Study Title

Phase II Clinical Trial of Green Tea Catechins in Men on Active Surveillance (AS)

Summary

This randomized double-blinded Phase II clinical trial will evaluate the bioavailability, safety, effectiveness and validate the mechanism by which a standardized formulation of whole Green Tea Catechin, (Sunphenon® 90D) containing 400 mgs (BID) vs. Placebo, administered for 24 months in a cohort of men with low to intermediate grade prostate cancer managed on active surveillance

Objective

Primary Outcome Measure: To assess the rate of clinical progression in men on active surveillance for prostate cancer (Gleason score (GS) 3+3 OR predominant Gleason grade 3 ( 3+4), ≤ 33% of biopsy cores positive for cancer and ≤ 50% involvement of any one core), treated with standardized GTC (400 mg EGCG bid) vs. placebo for 24 months, with rate of clinical progression defined as a composite outcome on repeat prostate biopsy >33% of biopsy cores positive for cancer or > 50% of any biopsy tissue core positive for cancer or adverse reclassification of Gleason sum > 3+3 or >3+4 respectively at end of study (EOS) biopsy. Secondary outcome measures: In patients randomized to receive GTC (400 mgs EGCG bid) vs. placebo: - Assess the safety of GTC (vs.
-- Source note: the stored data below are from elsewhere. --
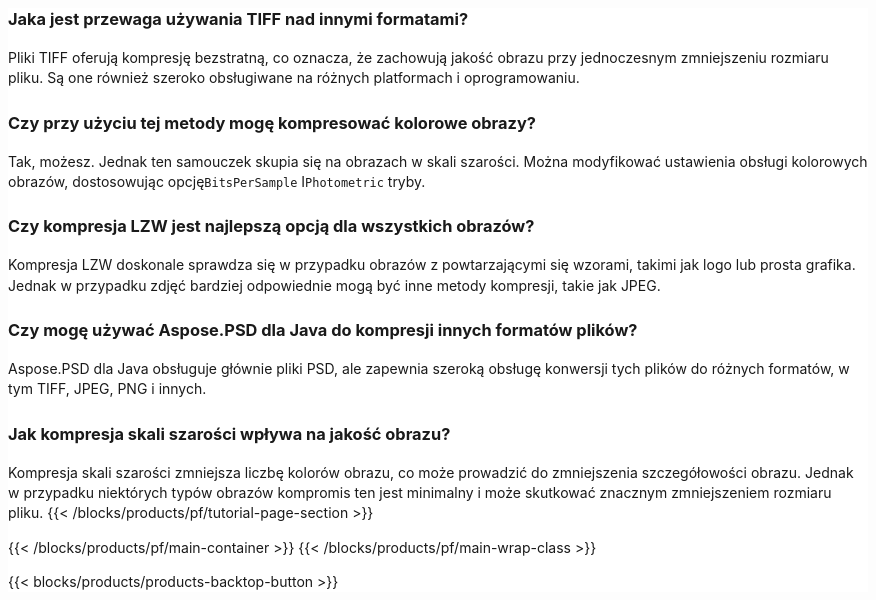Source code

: ### Jaka jest przewaga używania TIFF nad innymi formatami?

Pliki TIFF oferują kompresję bezstratną, co oznacza, że zachowują jakość obrazu przy jednoczesnym zmniejszeniu rozmiaru pliku. Są one również szeroko obsługiwane na różnych platformach i oprogramowaniu.

### Czy przy użyciu tej metody mogę kompresować kolorowe obrazy?

 Tak, możesz. Jednak ten samouczek skupia się na obrazach w skali szarości. Można modyfikować ustawienia obsługi kolorowych obrazów, dostosowując opcję`BitsPerSample` I`Photometric` tryby.

### Czy kompresja LZW jest najlepszą opcją dla wszystkich obrazów?

Kompresja LZW doskonale sprawdza się w przypadku obrazów z powtarzającymi się wzorami, takimi jak logo lub prosta grafika. Jednak w przypadku zdjęć bardziej odpowiednie mogą być inne metody kompresji, takie jak JPEG.

### Czy mogę używać Aspose.PSD dla Java do kompresji innych formatów plików?

Aspose.PSD dla Java obsługuje głównie pliki PSD, ale zapewnia szeroką obsługę konwersji tych plików do różnych formatów, w tym TIFF, JPEG, PNG i innych.

### Jak kompresja skali szarości wpływa na jakość obrazu?

Kompresja skali szarości zmniejsza liczbę kolorów obrazu, co może prowadzić do zmniejszenia szczegółowości obrazu. Jednak w przypadku niektórych typów obrazów kompromis ten jest minimalny i może skutkować znacznym zmniejszeniem rozmiaru pliku.
{{< /blocks/products/pf/tutorial-page-section >}}

{{< /blocks/products/pf/main-container >}}
{{< /blocks/products/pf/main-wrap-class >}}

{{< blocks/products/products-backtop-button >}}
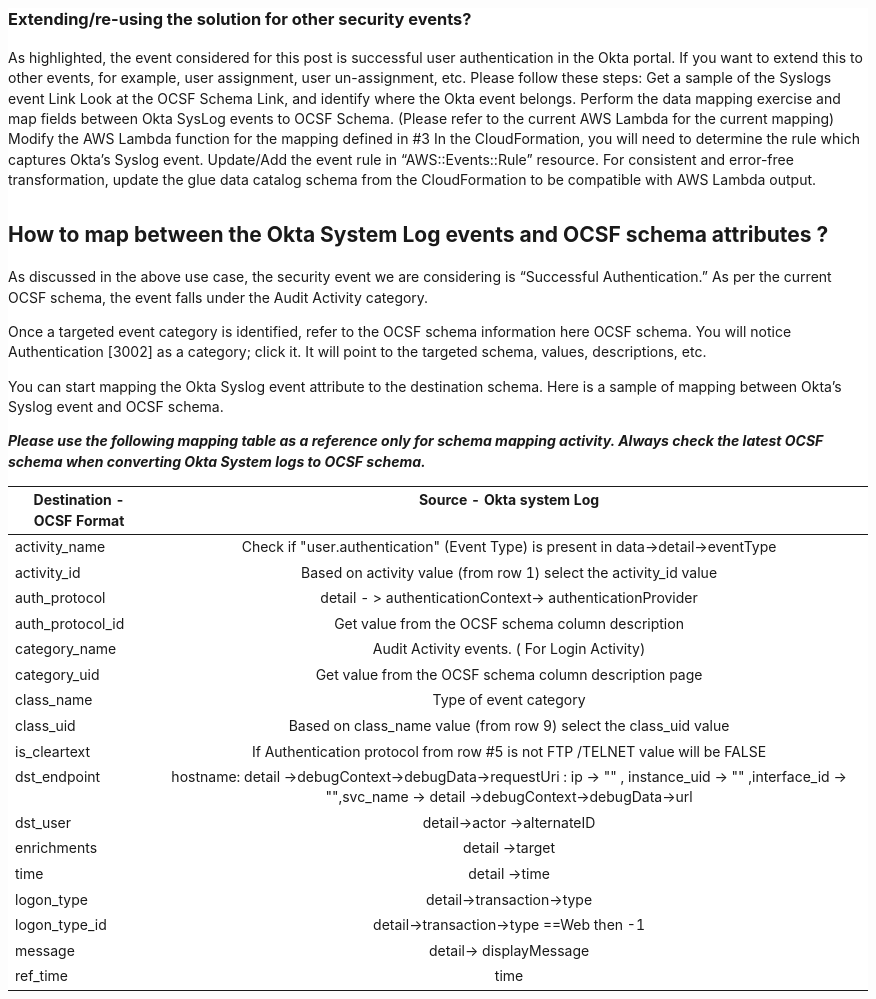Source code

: 
### Extending/re-using the solution for other security events?

As highlighted, the event considered for this post is successful user authentication in the Okta portal. If you want to extend this to other events, for example, user assignment, user un-assignment, etc. Please follow these steps: 
Get a sample of the Syslogs event Link 
Look at the OCSF Schema Link, and identify where the Okta event belongs. 
Perform the data mapping exercise and map fields between Okta SysLog events to OCSF Schema. (Please refer to the current AWS Lambda for the current mapping)
Modify the AWS Lambda function for the mapping defined in #3
In the CloudFormation, you will need to determine the rule which captures Okta’s Syslog event. Update/Add the event rule in “AWS::Events::Rule” resource.
For consistent and error-free transformation, update the glue data catalog schema from the CloudFormation to be compatible with AWS Lambda output.

## How to map between the Okta System Log events and OCSF schema attributes ?

As discussed in the above use case, the security event we are considering is “Successful Authentication.” As per the current OCSF schema, the event falls under the Audit Activity category. 

Once a targeted event category is identified, refer to the OCSF schema information here OCSF schema. You will notice Authentication [3002] as a category; click it. It will point to the targeted schema, values, descriptions, etc. 

You can start mapping the Okta Syslog event attribute to the destination schema. Here is a sample of mapping between Okta’s Syslog event and OCSF schema. 

<b> <i> Please use the following mapping table as a reference only for schema mapping activity. Always check the latest OCSF schema when converting Okta System logs to OCSF schema. </i></b> 


| Destination - OCSF Format        | Source - Okta system Log           | 
| ------------- |:-------------:|  
| activity_name     |  Check if "user.authentication" (Event Type) is present in data->detail->eventType | 
| activity_id     |  Based on activity value (from row 1) select the activity_id value |   
| auth_protocol | detail - > authenticationContext-> authenticationProvider| 
| auth_protocol_id | Get value from the OCSF schema column description |
| category_name | Audit Activity events. ( For Login Activity) |
| category_uid | Get value from the OCSF schema column description page |
| class_name | Type of event category |
| class_uid | Based on class_name value (from row 9) select the class_uid value |
| is_cleartext | If Authentication protocol from row #5 is not FTP /TELNET value will be FALSE |
| dst_endpoint |  hostname: detail ->debugContext->debugData->requestUri : ip -> "" , instance_uid -> "" ,interface_id -> "",svc_name -> detail ->debugContext->debugData->url |
| dst_user | detail->actor ->alternateID |
| enrichments | detail ->target |
| time | detail ->time |
| logon_type | detail->transaction->type |
| logon_type_id | detail->transaction->type ==Web then -1 |
| message | detail-> displayMessage |
| ref_time | time |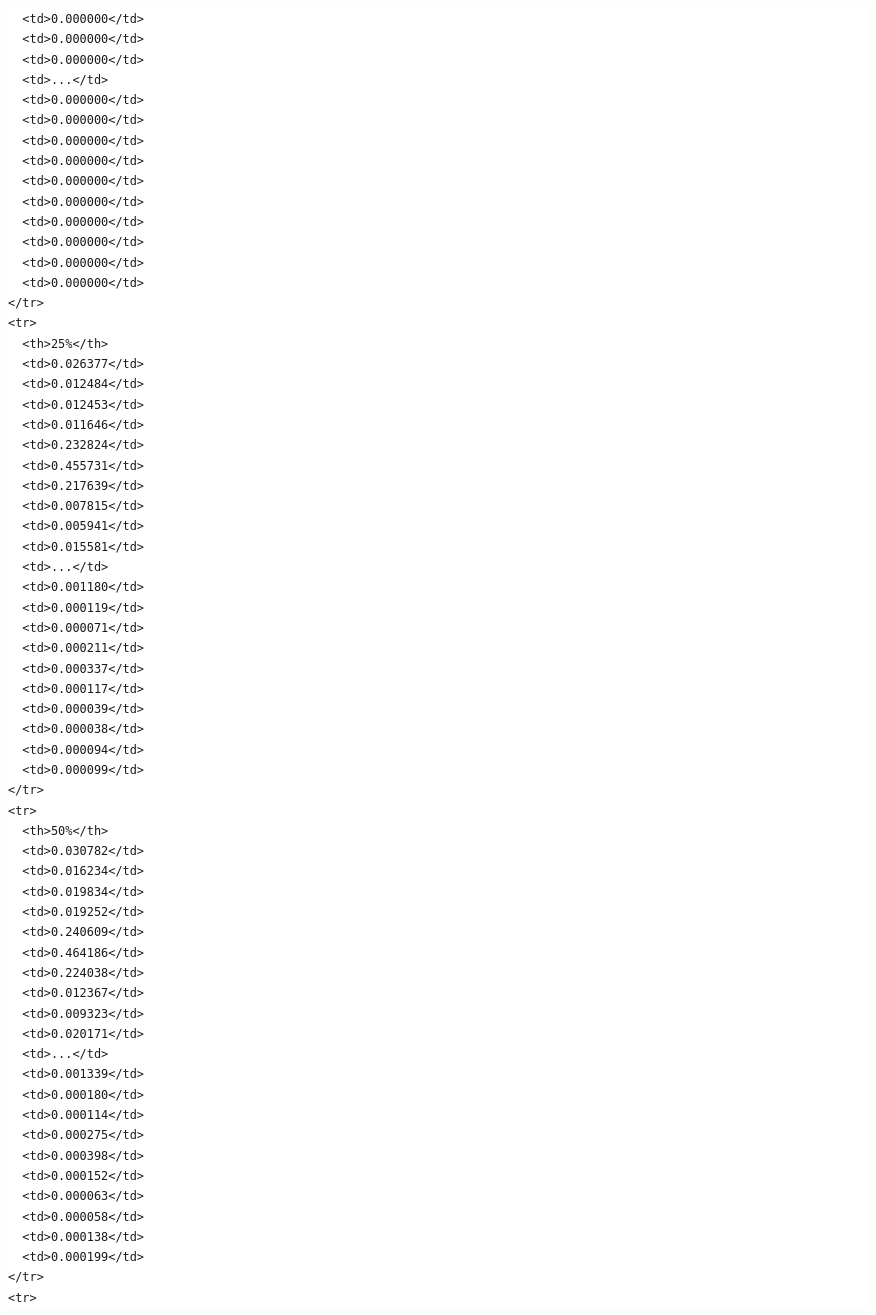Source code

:       <td>0.000000</td>
      <td>0.000000</td>
      <td>0.000000</td>
      <td>...</td>
      <td>0.000000</td>
      <td>0.000000</td>
      <td>0.000000</td>
      <td>0.000000</td>
      <td>0.000000</td>
      <td>0.000000</td>
      <td>0.000000</td>
      <td>0.000000</td>
      <td>0.000000</td>
      <td>0.000000</td>
    </tr>
    <tr>
      <th>25%</th>
      <td>0.026377</td>
      <td>0.012484</td>
      <td>0.012453</td>
      <td>0.011646</td>
      <td>0.232824</td>
      <td>0.455731</td>
      <td>0.217639</td>
      <td>0.007815</td>
      <td>0.005941</td>
      <td>0.015581</td>
      <td>...</td>
      <td>0.001180</td>
      <td>0.000119</td>
      <td>0.000071</td>
      <td>0.000211</td>
      <td>0.000337</td>
      <td>0.000117</td>
      <td>0.000039</td>
      <td>0.000038</td>
      <td>0.000094</td>
      <td>0.000099</td>
    </tr>
    <tr>
      <th>50%</th>
      <td>0.030782</td>
      <td>0.016234</td>
      <td>0.019834</td>
      <td>0.019252</td>
      <td>0.240609</td>
      <td>0.464186</td>
      <td>0.224038</td>
      <td>0.012367</td>
      <td>0.009323</td>
      <td>0.020171</td>
      <td>...</td>
      <td>0.001339</td>
      <td>0.000180</td>
      <td>0.000114</td>
      <td>0.000275</td>
      <td>0.000398</td>
      <td>0.000152</td>
      <td>0.000063</td>
      <td>0.000058</td>
      <td>0.000138</td>
      <td>0.000199</td>
    </tr>
    <tr>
Placebo) safety by evaluating incidence of adverse events and toxicities, monitored using Common Toxicity Criteria version 5.0 (monthly), CBC, CMP, LFTs at baseline, year 1 and EOS. - Assess bioavailability as indicated by change in EGCG measured in plasma at baseline, year 1 and EOS. - Assess adherence and acceptability to agent by evaluating monthly percentage compliance using agent logs (%) and pill counts monthly. - Assess patient reported symptoms by evaluating change in scores in lower urinary tract symptoms and quality of life from baseline to EOS at baseline, year 1 and EOS. - Assess change in PSA and PSA kinetics (PSA, PSA doubling time and PSA density) from serum from baseline, 6, 12, 18 and EOS. - Assess the change in 17-gene expression panel (Oncotype Dx®) from baseline to EOS using biopsy tissue. - Assess the proportion of men with no cancer in the post-intervention biopsy from baseline to EOS. - Assess changes in the microbiome from baseline to post intervention - With consent of participating subjects, create a specimen repository (serum, stool and prostate biopsies) to test future hypotheses related to prostate cancer, as and when possible.